*** Selected excerpt ***
Additionally, research on obese, overweight, and high cholesterol patients has revealed decreased blood vessel health after adopting a ketogenic diet.
Researchers report a decline in flow-mediated dilation, a test of blood vessel health, after at least three weeks on a low carb diet, in studies looking at the effect of low carb diets on blood vessel health. The risk of future cardiovascular events like a heart attack or a stroke increases tremendously as a result of this decline in flow-mediated dilation.
2. People tend to consume fewer nutrients and fiber:
People following a keto diet tend to consume less calcium, folate, magnesium, manganese, potassium, thiamin, and vitamins D and E to fulfill recommended daily limits.
Furthermore, according to several studies, those who adopt a ketogenic diet tend to eat less fiber. In addition to protecting against cardiovascular disease and lowering the risk of type 2 diabetes and some malignancies, fiber is good for your stomach, immune system, and weight management.
Additionally, studies have shown that ketogenic diets typically have higher levels of saturated fat, linked to higher levels of LDL (bad) cholesterol.
3. The keto flu:
The keto flu is a term used to describe the collection of symptoms that appear as your body enters ketosis. It may worsen menopause symptoms, including fatigue, hair loss, insomnia, and mood swings.
However, keto flu symptoms can be reduced by drinking enough water and consuming a lot of electrolytes. They usually go away within a few days to a few weeks.
Remember that there isn’t enough information about the long-term health effects of a ketogenic diet.
4. Changing habits:
Even though the keto diet may cause temporary weight loss, many people frequently gain some weight back once they start eating normally again.
Before making any dietary changes, speak with a medical practitioner to avoid hurting your health and ensure you get the necessary nourishment.
Can the keto diet bring you out of menopause?
No, neither a diet, a supplement, nor a drug can delay or reverse menopause. When the body stops producing as much estrogen and progesterone, a new, normal stage of life begins. On the other hand, hormone therapy can replenish the hormones a person is losing and help with symptoms.
Other diets for menopause
For many people, the keto diet entails significant lifestyle adjustments, but other approaches can assist someone in achieving or maintaining a healthy weight. They are as follows:
1. Mediterranean eating:
The Mediterranean diet emphasizes fruits, vegetables, and healthy fats like nuts and olive oil. It restricts alcohol, red meat, and saturated fats.
*** End of Selected excerpt ***
*** Information supplied ***
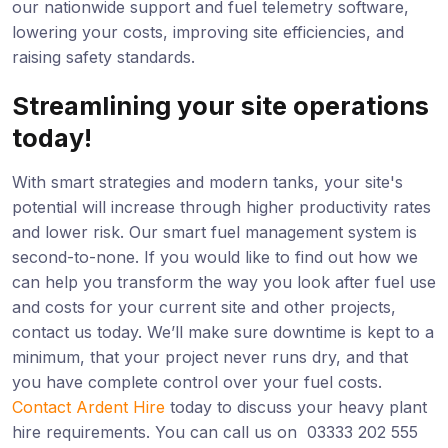
our nationwide support and fuel telemetry software,
lowering your costs, improving site efficiencies, and
raising safety standards.
Streamlining your site operations
today!
With smart strategies and modern tanks, your site's
potential will increase through higher productivity rates
and lower risk. Our smart fuel management system is
second-to-none. If you would like to find out how we
can help you transform the way you look after fuel use
and costs for your current site and other projects,
contact us today. We’ll make sure downtime is kept to a
minimum, that your project never runs dry, and that
you have complete control over your fuel costs.
Contact Ardent Hire
today to discuss your heavy plant
hire requirements. You can call us on 03333 202 555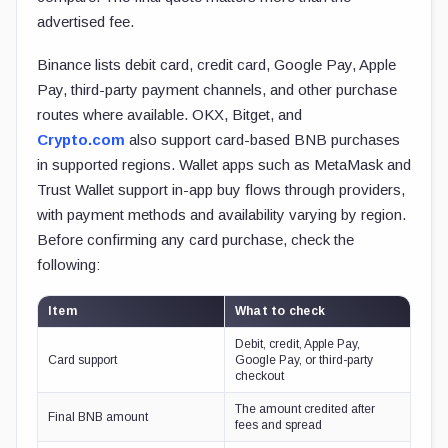
advertised fee.
Binance lists debit card, credit card, Google Pay, Apple
Pay, third-party payment channels, and other purchase
routes where available. OKX, Bitget, and
Crypto.com
also support card-based BNB purchases
in supported regions. Wallet apps such as MetaMask and
Trust Wallet support in-app buy flows through providers,
with payment methods and availability varying by region.
Before confirming any card purchase, check the
following:
Item
What to check
Debit, credit, Apple Pay,
Card support
Google Pay, or third-party
checkout
The amount credited after
Final BNB amount
fees and spread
*** End of Information supplied ***
■ Task set
(a) According to the passage on the keto diet and menopause, why is a decline in flow-mediated dilation a concern?
(b) In the keto diet passage, what does the Mediterranean diet restrict?
(c) Go on with the passage on the keto diet and menopause from its last sentence.
The items have nothing to do with the keto diet passage.

■ Answers by task
(a) Flow-mediated dilation is a test of blood vessel health. The passage says its decline tremendously increases the risk of future cardiovascular events such as a heart attack or a stroke.

(b) It restricts alcohol, red meat, and saturated fats.

(c)
Researchers conclude that the Mediterranean diet isn’t as successful for weight loss as the low carbohydrate diet but that it was more beneficial than a low-fat diet. It has been linked to greater bone density and muscle mass in postmenopausal women, according to many studies.
2. Vegetarian diets:
Avoiding animal-derived foods and emphasizing plant-based foods are both parts of a plant-based diet. According to some surveys on peri-menopausal and menopausal vegans, vegetarians, and omnivores, eating more vegetables and less meat was associated with fewer distressing menopausal symptoms.
Similar findings have been obtained from other research targeting menopausal women, which concluded a threefold increased chance of losing weight and getting rid of menopausal symptoms like hot flushes and night sweats.
The ketogenic diet may assist menopausal women by improving insulin sensitivity, reducing weight gain, and reducing cravings. However, it might reduce the consumption of some critical nutrients and raise some cardiovascular disease risk factors. Additionally, while your body enters ketosis after the keto flu, menopause symptoms may momentarily get worse.
Although some women going through menopause may succeed with the ketogenic diet, it is important to remember that there is no one-size-fits-all cure.
To determine what works for you, talk with your healthcare professional, set reasonable expectations, pay attention to your body, experiment, and try other natural treatments.